Manning was still smiling at him.

“You can’t reach me, Pete,” he said. “You can only hurt yourself. You’re enclosed within a solid wall of force that matter cannot penetrate.”

A voice came from one corner of the room: “I’ll bring Chizzy down next.”

Pete whirled around and saw Russell Page for the first time. The scientist sat in front of a great control board, his swift, skillful fingers playing over the banks of keys, his eyes watching the instrument and the screen that slanted upward from the control banks.

Pete felt dizzy as he stared at the screen. He could see the interior of the ship he had been yanked from a moment before. He could see his three companions, talking excitedly, frightened by his disappearance.


His eyes flicked away from the screen, looked up through the skylight above him. Outlined against the sky hung the ship. At the nose and stern, two hemispheres of blue-white radiance fitted over the metal framework, like the jaws of a powerful vise, holding the craft immovable.

His gaze went back to the screen again, just in time to see Chizzy disappear. It was as if the man had been a mere figure chalked upon a board ... and then someone had taken a sponge and wiped him out.

Russ’s fingers were flying over the keys. His thumb reached out and tripped a lever. There was a slight hum of power.

And Chizzy stood beside him.

Chizzy did not pull his gun. He whimpered and cowered within the invisible cradle of force.

“You’re yellow,” Pete snarled at him, but Chizzy only covered his eyes with his arms.

“Look, boss,” said Pete, addressing Scorio, “what are you doing here? We left you back in New York.”

Scorio did not answer. He merely glared. Pete lapsed into silence, watching.


Manning stood poised before the captives, rocking back and forth on his heels.

“A nice bag for one evening,” he told Russ.

Russ grinned and stoked up his pipe.

Manning turned to the gangster chief. “What do you think we ought to do with these fellows? We can’t leave them in those force shells too long because they’ll die for lack of air. And we can’t let them loose because they might use their guns on us.”

“Listen, Manning,” Scorio rasped hoarsely, “just name your price to let us loose. We’ll do anything you want.”

Manning drew his mouth down. “I can’t think of a thing. We just don’t seem to have any use for you.”

“Then what in hell,” the gangster asked shakily, “are you going to do with us?”

“You know,” said Manning, “I may be a bit old-fashioned along some lines. Maybe I am. I just don’t like the idea of killing people for money. I don’t like people stealing things other people have worked hard to get.

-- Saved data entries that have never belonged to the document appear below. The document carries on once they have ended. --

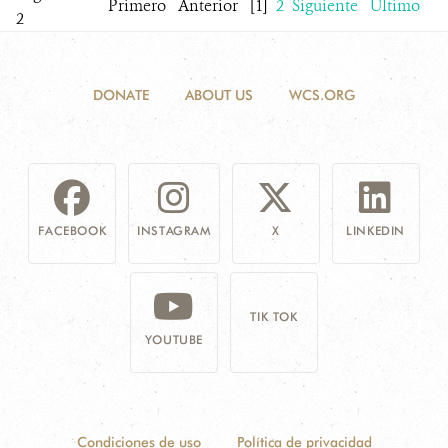
Primero
Anterior
[1]
2
Siguiente
Último
2
DONATE
ABOUT US
WCS.ORG
FACEBOOK
INSTAGRAM
X
LINKEDIN
TIK TOK
YOUTUBE
Condiciones de uso
Política de privacidad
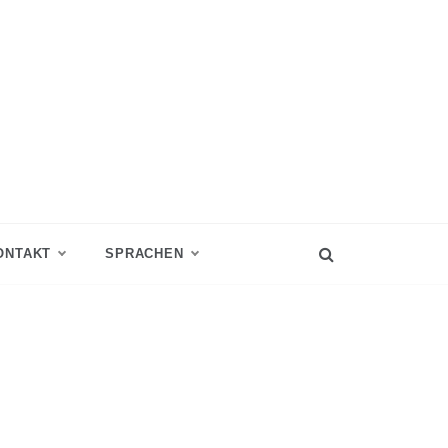
ONTAKT
SPRACHEN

I don’t like thieves and murderers and thugs corrupting city governments, taking tribute on every man, woman and child in our big cities.”

“But look here, Manning,” pleaded Scorio, “we’d be good citizens if we just had a chance.”

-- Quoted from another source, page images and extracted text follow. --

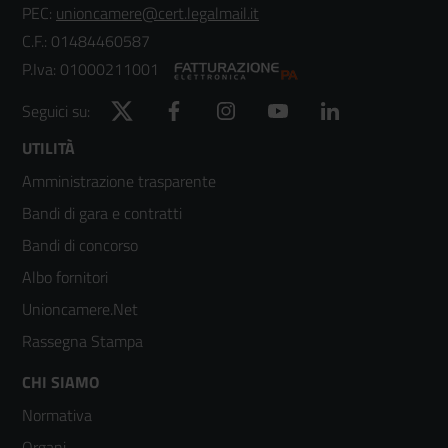
PEC:
unioncamere@cert.legalmail.it
C.F.: 01484460587
P.Iva: 01000211001
Twitter
Facebook
Instagram
YouTube
LinkedIn
Seguici su:
Footer
UTILITÀ
Amministrazione trasparente
menù
Bandi di gara e contratti
colonna
Bandi di concorso
2
Albo fornitori
Unioncamere.Net
Rassegna Stampa
Footer
CHI SIAMO
Normativa
menù
Organi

Manning’s face hardened. “You sent these men here to kill us tonight, didn’t you?”

“Well, not exactly. Stutsman kind of wanted you killed, but I told the boys just to get the stuff in the safe and never mind killing you. I said to them that you were pretty good eggs and I didn’t like to bump you off, see?”

“I see,” said Manning.

He turned his back on Scorio and started to walk away. The gangster chief came half-way out of his chair, and as he did so, Russ reached out a single finger and tapped a key. Scorio screamed and beat with his fists against the wall of force that had suddenly formed about him. That single tap on the great keyboard had sprung a trap, had been the one factor necessary to bring into being a force shell already spun and waiting for him.